(Collected data entries)
—————

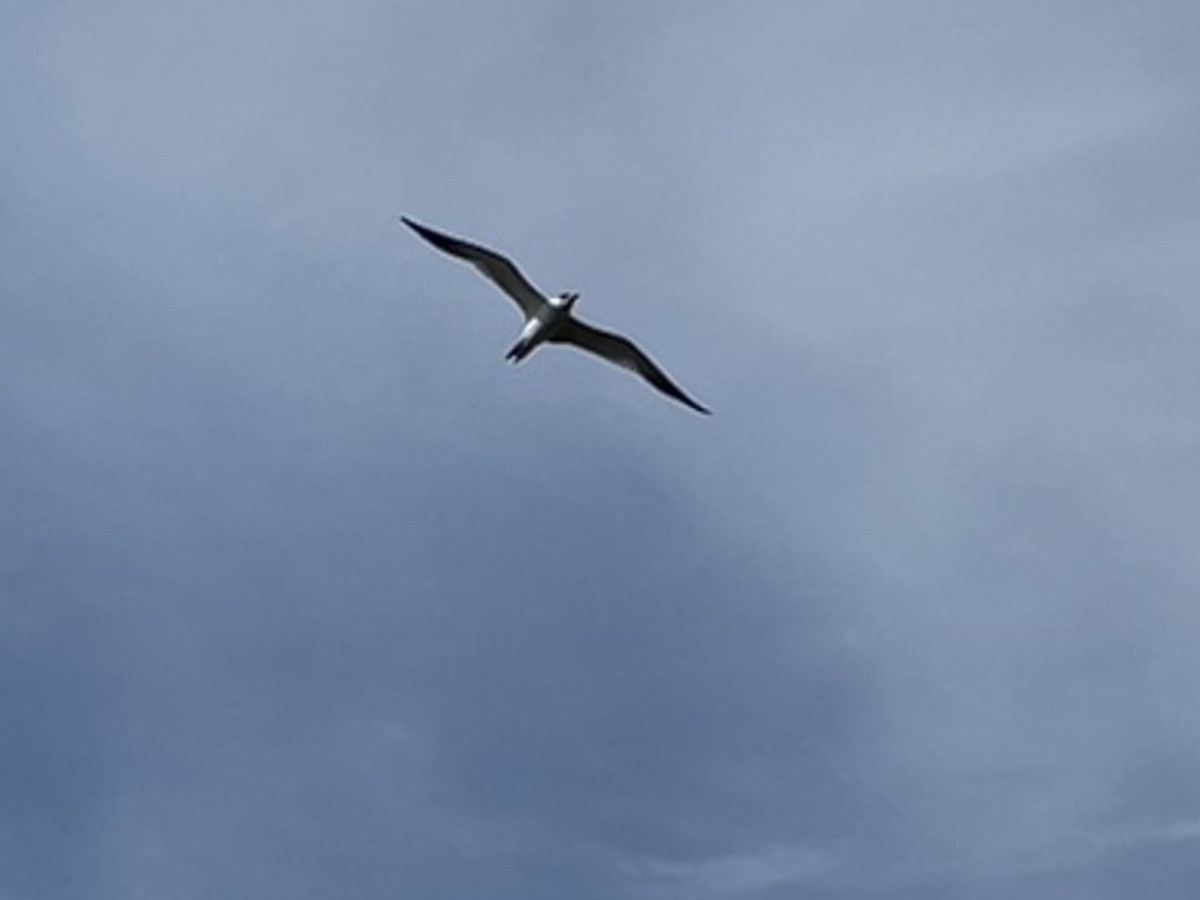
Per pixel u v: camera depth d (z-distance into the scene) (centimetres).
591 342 2434
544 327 2411
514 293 2428
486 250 2403
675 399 2428
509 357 2406
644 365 2420
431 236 2419
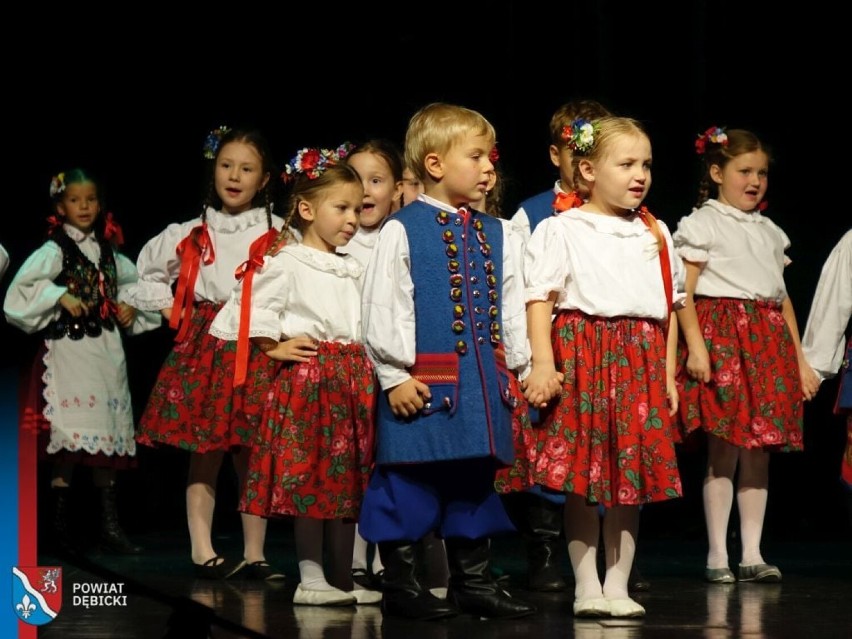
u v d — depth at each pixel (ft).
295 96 40.34
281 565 30.17
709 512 27.66
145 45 39.32
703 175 29.43
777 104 38.86
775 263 28.78
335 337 24.38
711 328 28.17
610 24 39.42
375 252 21.70
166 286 30.73
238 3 39.63
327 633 20.31
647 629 20.71
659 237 22.93
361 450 24.14
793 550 33.37
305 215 24.98
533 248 22.65
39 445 32.99
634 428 22.02
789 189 38.96
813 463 37.35
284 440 23.81
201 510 28.32
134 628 20.70
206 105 40.16
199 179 40.42
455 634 20.16
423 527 21.53
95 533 36.96
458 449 20.97
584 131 22.89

—————

Exercise goal -
Return, exactly as written, only those lines that run from the one with "238 3 39.63" to the last line of the data, both of those lines included.

Response -
238 3 39.63
327 633 20.31
647 629 20.71
659 237 22.93
361 450 24.14
793 550 33.37
305 215 24.98
533 248 22.65
39 445 32.99
634 428 22.02
789 189 38.96
813 463 37.35
284 440 23.81
201 510 28.32
134 628 20.70
206 105 40.16
199 179 40.42
455 634 20.16
423 527 21.53
95 533 36.96
458 449 20.97
584 131 22.89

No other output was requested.